Koichi experienced the truth behind those statistics on his first visit to South Korea for the Free Hugs project. He had spent less than 30 minutes on the streets when an elderly Korean man came up to him and used aggressive words and gestures, asking him to go away. “I have to admit, I was shocked,” Kochi said. “I knew this kind of thing would happen, and I thought I was prepared. But it was still very heartbreaking.”
He had another negative experience in Nanjing, China, which he explains is the ‘world’s most difficult place for a Japanese person to give out free hugs in’. Most people in Nanjing frowned at the Japanese and Chinese flags he had displayed together on his sign. A gang of policemen accosted him, asked him to stop, and took him to a nearby police station.
Surprisingly, once they reached the station the policemen had relaxed and told him he was doing a good job. “I believe as policemen, they need to give an appearance of cracking down on people like me,” he explained. “But once we were alone, they were all friendly. We even took a photo together.”
But Koichi insists that this was the worst he has had to endure – the majority of locals in China, Taiwan and South Korea have welcomed him and even given him free snacks or bottles of water. He noticed that the younger generation tends to be more open-minded and free from prejudice. “Most of my friends want to hear more juicy details about how I struggled while doing this thing,” he said. “They say, ‘come on, but you must have been shoved away or spat on or something, right?’ I’d love to live up to their expectations, but seriously, I have no such horrible experiences to tell. It isn’t that hard, giving out free hugs to strangers.”
After completing the first phase of his project, Koichi briefly returned to Tokyo to work at Disneyland. He plans to embark on the journey once again, to cover more cities and spread his message to more people. He wants to continue distributing hugs throughout East Asian countries, and the rest of the world, if he can manage it.
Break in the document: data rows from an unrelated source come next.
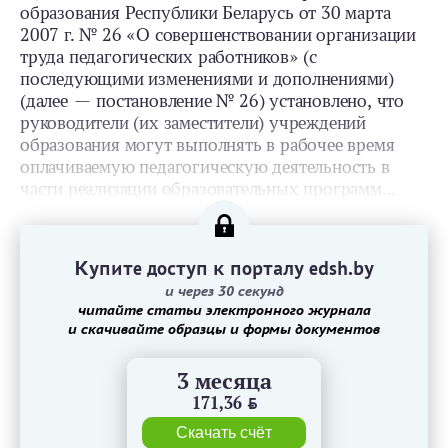
образования Республики Беларусь от 30 марта
2007 г. № 26 «О совершенствовании организации
труда педагогических работников» (с
последующими изменениями и дополнениями)
(далее — постановление № 26) установлено, что
руководители (их заместители) учреждений
образования могут выполнять в рабочее время
оплачиваемую педагогическую деятельность в
части реализации образовательных программ...
Купите доступ к порталу edsh.by
и через 30 секунд
читайте статьи электронного журнала
и скачивайте образцы и формы документов
3 месяца
171,36
BYN
Скачать счёт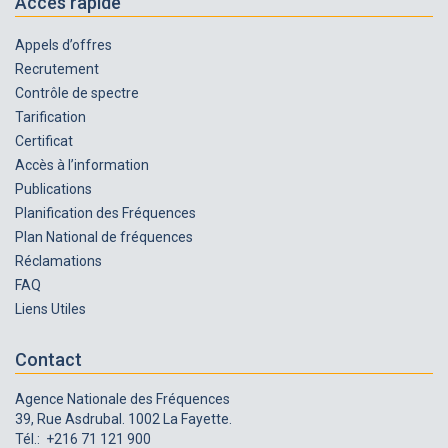
Accès rapide
techniques qui établissent les modalités réglementaires
ainsi que les conditions techniques d'exploitation des
Appels d’offres
réseaux privés pour le service mobile (PLMR). Ces
Recrutement
prescriptions techniques définissent également les
catégories d'autorisations délivrées par l'Agence
Contrôle de spectre
Nationale des fréquences. Lien :
Tarification
https://www.anf.tn/fr/actualites/prescriptions-
Certificat
techniques-les-reseaux-mobiles-terrestres-prives-plmr
Accès à l’information
Publications
Planification des Fréquences
Plan National de fréquences
Réclamations
FAQ
Liens Utiles
Contact
Agence Nationale des Fréquences
39, Rue Asdrubal. 1002 La Fayette.
Tél.: +216 71 121 900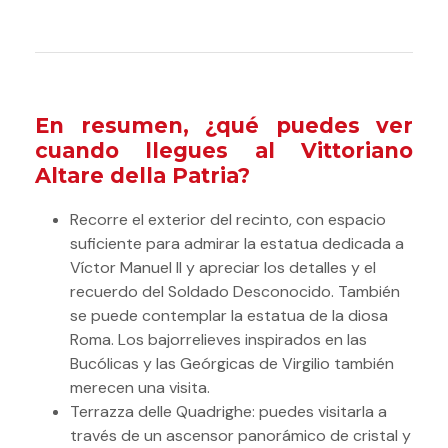
En resumen, ¿qué puedes ver
cuando llegues al Vittoriano
Altare della Patria?
Recorre el exterior del recinto, con espacio
suficiente para admirar la estatua dedicada a
Víctor Manuel II y apreciar los detalles y el
recuerdo del Soldado Desconocido. También
se puede contemplar la estatua de la diosa
Roma. Los bajorrelieves inspirados en las
Bucólicas y las Geórgicas de Virgilio también
merecen una visita.
Terrazza delle Quadrighe: puedes visitarla a
través de un ascensor panorámico de cristal y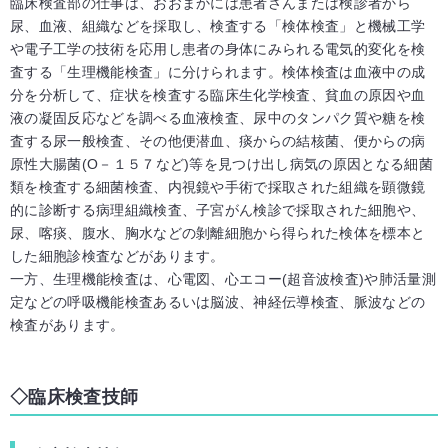
臨床検査部の仕事は、おおまかには患者さんまたは検診者から
尿、血液、組織などを採取し、検査する「検体検査」と機械工学
や電子工学の技術を応用し患者の身体にみられる電気的変化を検
査する「生理機能検査」に分けられます。検体検査は血液中の成
分を分析して、症状を検査する臨床生化学検査、貧血の原因や血
液の凝固反応などを調べる血液検査、尿中のタンパク質や糖を検
査する尿一般検査、その他便潜血、痰からの結核菌、便からの病
原性大腸菌(O－１５７など)等を見つけ出し病気の原因となる細菌
類を検査する細菌検査、内視鏡や手術で採取された組織を顕微鏡
的に診断する病理組織検査、子宮がん検診で採取された細胞や、
尿、喀痰、腹水、胸水などの剝離細胞から得られた検体を標本と
した細胞診検査などがあります。
一方、生理機能検査は、心電図、心エコー(超音波検査)や肺活量測
定などの呼吸機能検査あるいは脳波、神経伝導検査、脈波などの
検査があります。
臨床検査技師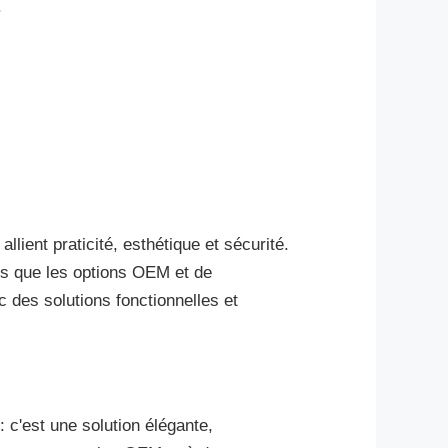
.
lient praticité, esthétique et sécurité.
is que les options OEM et de
des solutions fonctionnelles et
 c'est une solution élégante,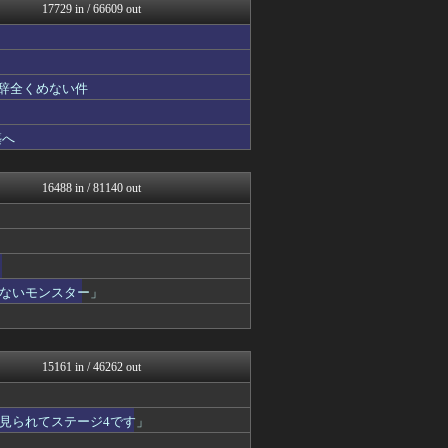
Y速報
17729 in / 66609 out
ベイスターズNEWS
モッコスヌ〜ン
修羅場ハザード -復讐・D...
ハロン棒ch
も辞全くめない件
漫画まとめ速報
アナ速‐女子アナ画像速報
デジタルニューススレッド
築へ
まとめロッテ！
バズッター速報
ベイスターズ速報＠なんJ
16488 in / 81140 out
ラビット速報
理想ちゃんねる
アルファルファモザイク＠ネ...
アナ速‐女子アナ画像速報
なんじぇいスタジアム＠なん...
おにひめちゃんの監視部屋-...
ないモンスター」
NEWSぽけまとめーる
おにひめちゃんの監視部屋-...
鬼女の宅配便 - 修羅場・...
まとめCUP
15161 in / 46262 out
アニゲー速報
NEWSまとめもりー｜2c...
浮気ちゃんねる
見られてステージ4です」
ゴールデンタイムズ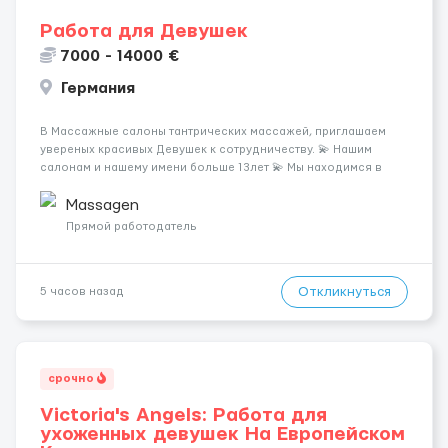
Работа для Девушек
7000 - 14000 €
Германия
В Массажные салоны тантрических массажей, приглашаем
увереных красивых Девушек к сотрудничеству. 💫 Нашим
салонам и нашему имени больше 13лет 💫 Мы находимся в
городе Берлин 💜Прямой работодатель 💙Большая
заработная плата 💚Мы гарантируем Наличие работы. Поток 💝
Massagen
incall / Out...
Прямой работодатель
Откликнуться
5 часов назад
срочно
Victoria's Angels: Работа для
ухоженных девушек На Европейском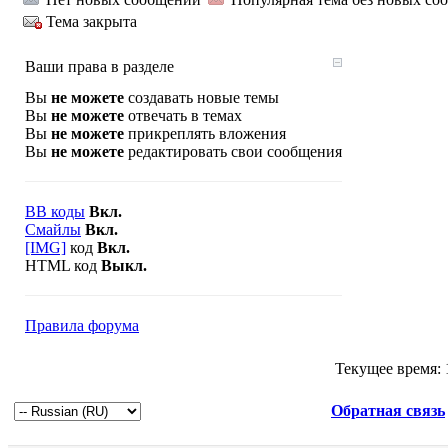
Тема закрыта
Ваши права в разделе
Вы
не можете
создавать новые темы
Вы
не можете
отвечать в темах
Вы
не можете
прикреплять вложения
Вы
не можете
редактировать свои сообщения
BB коды
Вкл.
Смайлы
Вкл.
[IMG]
код
Вкл.
HTML код
Выкл.
Правила форума
Текущее время:
Обратная связь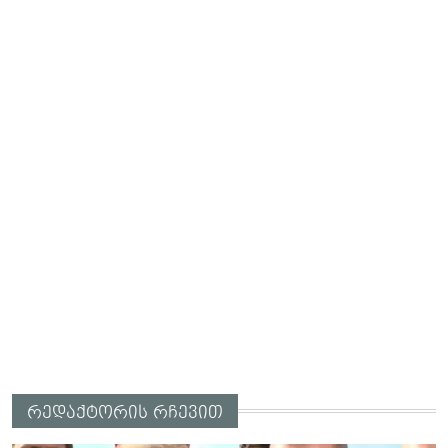
რედაქტორის რჩევით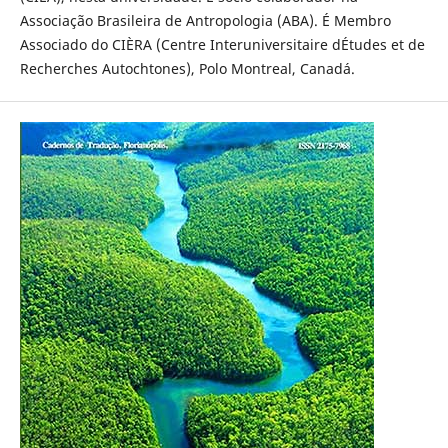
Associação Brasileira de Antropologia (ABA). É Membro
Associado do CIÈRA (Centre Interuniversitaire dÉtudes et de
Recherches Autochtones), Polo Montreal, Canadá.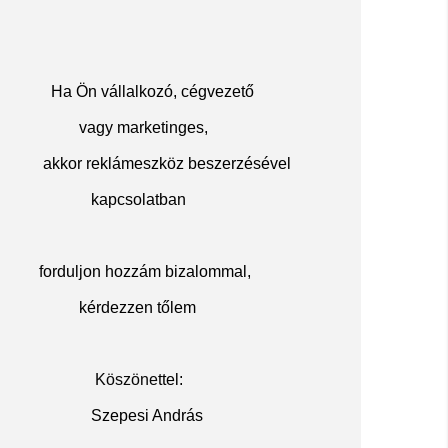
Ha Ön vállalkozó, cégvezető
vagy marketinges,
akkor reklámeszköz beszerzésével
kapcsolatban
f
orduljon hozzám bizalommal,
kérdezzen tőlem
Köszöne
ttel:
Szepesi András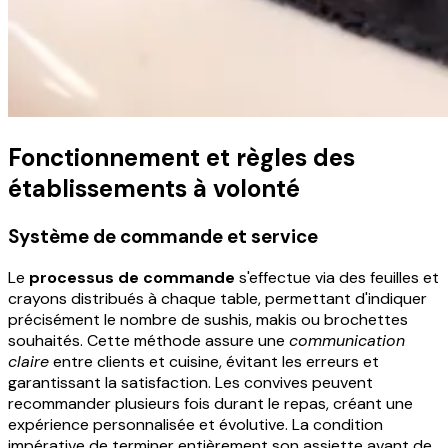
Fonctionnement et règles des
établissements à volonté
Système de commande et service
Le
processus de commande
s'effectue via des feuilles et
crayons distribués à chaque table, permettant d'indiquer
précisément le nombre de sushis, makis ou brochettes
souhaités. Cette méthode assure une
communication
claire
entre clients et cuisine, évitant les erreurs et
garantissant la satisfaction. Les convives peuvent
recommander plusieurs fois durant le repas, créant une
expérience personnalisée et évolutive. La condition
impérative de terminer entièrement son assiette avant de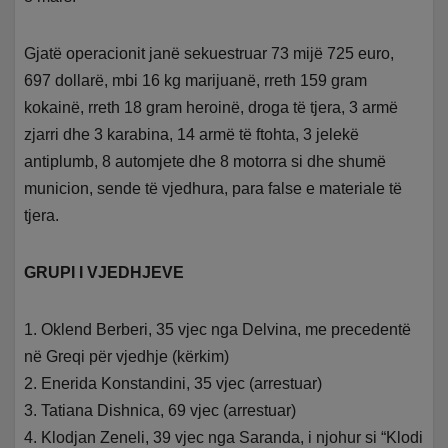
Gjatë operacionit janë sekuestruar 73 mijë 725 euro,
697 dollarë, mbi 16 kg marijuanë, rreth 159 gram
kokainë, rreth 18 gram heroinë, droga të tjera, 3 armë
zjarri dhe 3 karabina, 14 armë të ftohta, 3 jelekë
antiplumb, 8 automjete dhe 8 motorra si dhe shumë
municion, sende të vjedhura, para false e materiale të
tjera.
GRUPI I VJEDHJEVE
1. Oklend Berberi, 35 vjec nga Delvina, me precedentë
në Greqi për vjedhje (kërkim)
2. Enerida Konstandini, 35 vjec (arrestuar)
3. Tatiana Dishnica, 69 vjec (arrestuar)
4. Klodjan Zeneli, 39 vjec nga Saranda, i njohur si “Klodi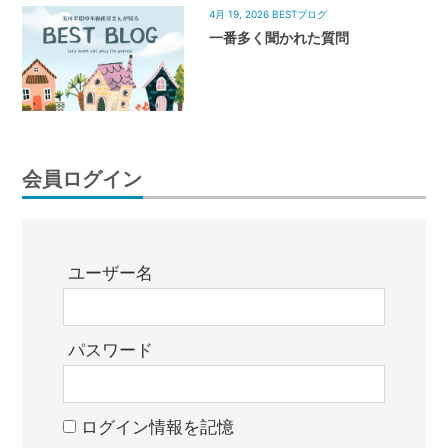
4月 19, 2026
BESTブログ
一番多く聞かれた質問
会員ログイン
ユーザー名
パスワード
ログイン情報を記憶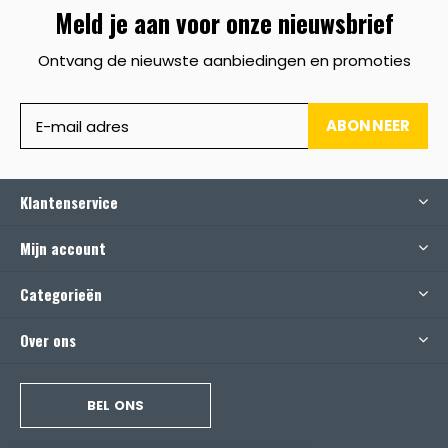
Meld je aan voor onze nieuwsbrief
Ontvang de nieuwste aanbiedingen en promoties
ABONNEER
Klantenservice
Mijn account
Categorieën
Over ons
BEL ONS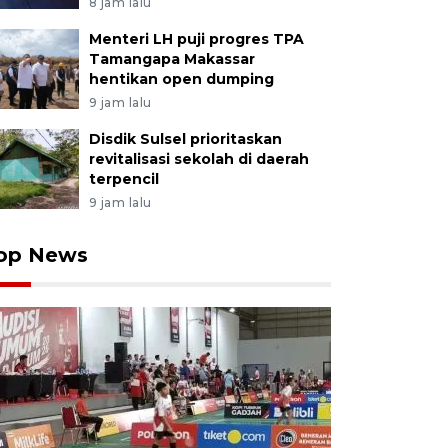
8 jam lalu
Menteri LH puji progres TPA
Tamangapa Makassar
hentikan open dumping
9 jam lalu
Disdik Sulsel prioritaskan
revitalisasi sekolah di daerah
terpencil
9 jam lalu
op News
Koichi explained that people in Asia are so unaccustomed to hugging that it is the ultimate expression of friendship. “A hug starts with a one-on-one relationship. I think it’s a small act, but it might change the world by breaking down psychological barriers a little.” He dreams of the day when the Japanese Prime Minister and the President of South Korea share a hug. “I think I’ll break down in tears when that happens,” he said.